Vera considered her own mazelike library, divided between Sanary and Paris. She couldn’t think without her books. The collection reflected the inner workings of her mind, past obsessions, future ones, all accessible with one tour among the spines, her fingertips tracing the titles as if gliding along piano keys, each book, each writer emitting a certain note that, when pressed, revealed a close, breathing universe.
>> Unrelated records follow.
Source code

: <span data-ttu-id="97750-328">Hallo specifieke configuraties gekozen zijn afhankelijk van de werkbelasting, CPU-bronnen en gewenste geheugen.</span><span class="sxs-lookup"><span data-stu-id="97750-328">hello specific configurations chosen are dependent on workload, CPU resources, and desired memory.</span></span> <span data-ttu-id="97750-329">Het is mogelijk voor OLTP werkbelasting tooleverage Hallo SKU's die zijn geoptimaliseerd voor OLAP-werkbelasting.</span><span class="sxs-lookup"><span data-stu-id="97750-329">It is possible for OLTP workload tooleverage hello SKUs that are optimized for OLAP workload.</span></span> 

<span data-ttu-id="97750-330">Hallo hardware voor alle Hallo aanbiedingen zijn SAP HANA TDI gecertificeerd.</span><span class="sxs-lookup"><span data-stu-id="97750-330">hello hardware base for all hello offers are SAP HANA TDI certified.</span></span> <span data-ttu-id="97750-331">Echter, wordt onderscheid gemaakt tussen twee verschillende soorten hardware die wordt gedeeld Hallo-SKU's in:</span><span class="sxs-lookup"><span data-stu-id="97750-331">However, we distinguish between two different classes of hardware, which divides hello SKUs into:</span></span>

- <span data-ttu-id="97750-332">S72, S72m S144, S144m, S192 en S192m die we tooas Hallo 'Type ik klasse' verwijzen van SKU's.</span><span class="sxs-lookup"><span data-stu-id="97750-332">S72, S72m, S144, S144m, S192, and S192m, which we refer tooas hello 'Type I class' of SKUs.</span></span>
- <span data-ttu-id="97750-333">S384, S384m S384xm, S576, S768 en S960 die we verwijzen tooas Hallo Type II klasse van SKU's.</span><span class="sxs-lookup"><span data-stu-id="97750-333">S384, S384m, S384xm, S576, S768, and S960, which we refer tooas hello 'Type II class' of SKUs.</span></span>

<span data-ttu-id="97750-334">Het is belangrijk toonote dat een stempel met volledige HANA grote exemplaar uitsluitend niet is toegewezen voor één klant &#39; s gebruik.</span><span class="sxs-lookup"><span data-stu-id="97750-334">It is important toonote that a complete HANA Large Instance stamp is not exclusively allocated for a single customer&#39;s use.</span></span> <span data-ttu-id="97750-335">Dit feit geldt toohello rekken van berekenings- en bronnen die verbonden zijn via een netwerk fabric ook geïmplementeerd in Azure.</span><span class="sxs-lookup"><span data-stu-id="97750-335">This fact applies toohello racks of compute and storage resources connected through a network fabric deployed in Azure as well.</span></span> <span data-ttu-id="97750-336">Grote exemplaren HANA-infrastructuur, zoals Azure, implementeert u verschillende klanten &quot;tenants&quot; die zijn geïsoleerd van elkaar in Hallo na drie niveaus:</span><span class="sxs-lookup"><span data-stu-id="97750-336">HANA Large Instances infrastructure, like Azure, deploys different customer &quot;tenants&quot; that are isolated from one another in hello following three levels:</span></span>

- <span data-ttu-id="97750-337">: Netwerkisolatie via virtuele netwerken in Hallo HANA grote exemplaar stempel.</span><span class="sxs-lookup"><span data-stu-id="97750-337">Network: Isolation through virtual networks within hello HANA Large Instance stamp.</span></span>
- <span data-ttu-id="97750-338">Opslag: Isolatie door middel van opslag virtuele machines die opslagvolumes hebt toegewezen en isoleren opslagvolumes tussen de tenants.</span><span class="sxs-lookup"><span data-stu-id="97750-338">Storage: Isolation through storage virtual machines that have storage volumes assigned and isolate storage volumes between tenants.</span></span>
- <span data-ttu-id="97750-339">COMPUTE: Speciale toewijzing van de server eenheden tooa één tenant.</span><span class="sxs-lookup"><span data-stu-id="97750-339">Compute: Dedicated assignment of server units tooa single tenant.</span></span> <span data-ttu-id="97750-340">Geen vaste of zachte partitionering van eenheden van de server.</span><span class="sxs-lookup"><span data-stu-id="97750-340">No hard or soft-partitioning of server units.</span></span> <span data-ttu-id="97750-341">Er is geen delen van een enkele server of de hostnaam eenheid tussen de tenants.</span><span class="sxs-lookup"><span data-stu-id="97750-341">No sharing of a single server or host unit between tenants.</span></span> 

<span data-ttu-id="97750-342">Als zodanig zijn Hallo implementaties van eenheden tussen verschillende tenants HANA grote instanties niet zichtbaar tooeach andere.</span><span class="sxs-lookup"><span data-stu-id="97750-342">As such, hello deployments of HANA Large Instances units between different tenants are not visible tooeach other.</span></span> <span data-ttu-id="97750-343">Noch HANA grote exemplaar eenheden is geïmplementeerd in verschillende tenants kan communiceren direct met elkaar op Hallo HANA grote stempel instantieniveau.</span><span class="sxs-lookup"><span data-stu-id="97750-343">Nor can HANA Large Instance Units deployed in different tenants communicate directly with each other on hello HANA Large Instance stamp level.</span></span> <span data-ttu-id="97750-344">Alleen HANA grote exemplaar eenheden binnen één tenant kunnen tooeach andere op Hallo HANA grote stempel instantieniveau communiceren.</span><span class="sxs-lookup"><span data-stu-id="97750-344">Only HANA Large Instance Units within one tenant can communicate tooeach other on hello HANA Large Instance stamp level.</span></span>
But even without a library, she should still be able to write. And yet she wasn’t sure she could do it. She had left her typewriter
along with her manuscript in Sanary, and now debated whether to rewrite it from memory. But the story, about an older woman mourning her sons, set in the French countryside during World War I, felt trite and pointless. Even the various details swirling around her that she might have taken note of and formed into a narrative refused to congeal. For example, an Italian countess who insisted on feeding her Pomeranians caviar for breakfast, and the young waiter who didn’t know what to do with her endless demands, glancing desperately around for someone to intervene. Or the man and woman who clearly were carrying on an affair, only ever meeting when the deck was deserted, after everyone had gone in to dinner; after the soup was served, Vera watched the woman enter the dining room first, her eyes radiant, her neck inflamed from the man’s stubble, and settle down next to her husband with practiced nonchalance. Vera observed their respective husband and wife eating lunch or reading the paper, and a dull pang of disenchantment overcame her, wondering if they knew, or didn’t know, and what did it matter anyway, given the state of things? But she couldn’t bring herself to construct a narrative from these observations. In the past, she could have conveyed, in a biting short story, the main idea: the man and woman only wanted to hold each other, freely and openly, but if given such freedom, their desire would evaporate, as swiftly as when the emergent noonday sun dissipated the morning mist.
* * *
• • •
During the weeklong sea voyage, Leon worked feverishly on his Josephus trilogy, and she wrote nothing, did nothing, except anticipate that stab of self-loathing every time Elsa mentioned Leon’s progress. And her seasickness hadn’t subsided, which wasn’t helped by the fact that all night, when everyone else slept, she obsessively thought of Lucie, wondering if Agnes had received the note and knew they had immigrated to America, or if she still thought they were interned at Gurs. Even though they had made it over the Pyrenees and onto one of the very last ships, bombs and roiling storms could still undo them. And once they got to America, then what? Max reassured her that a network of European contacts and friends would help them find a place to live in Los Angeles, suitable for Lucie, near a good school, in a nice neighborhood. And he already had meetings set up at the studios, which were apparently willing to hire European composers for their music departments.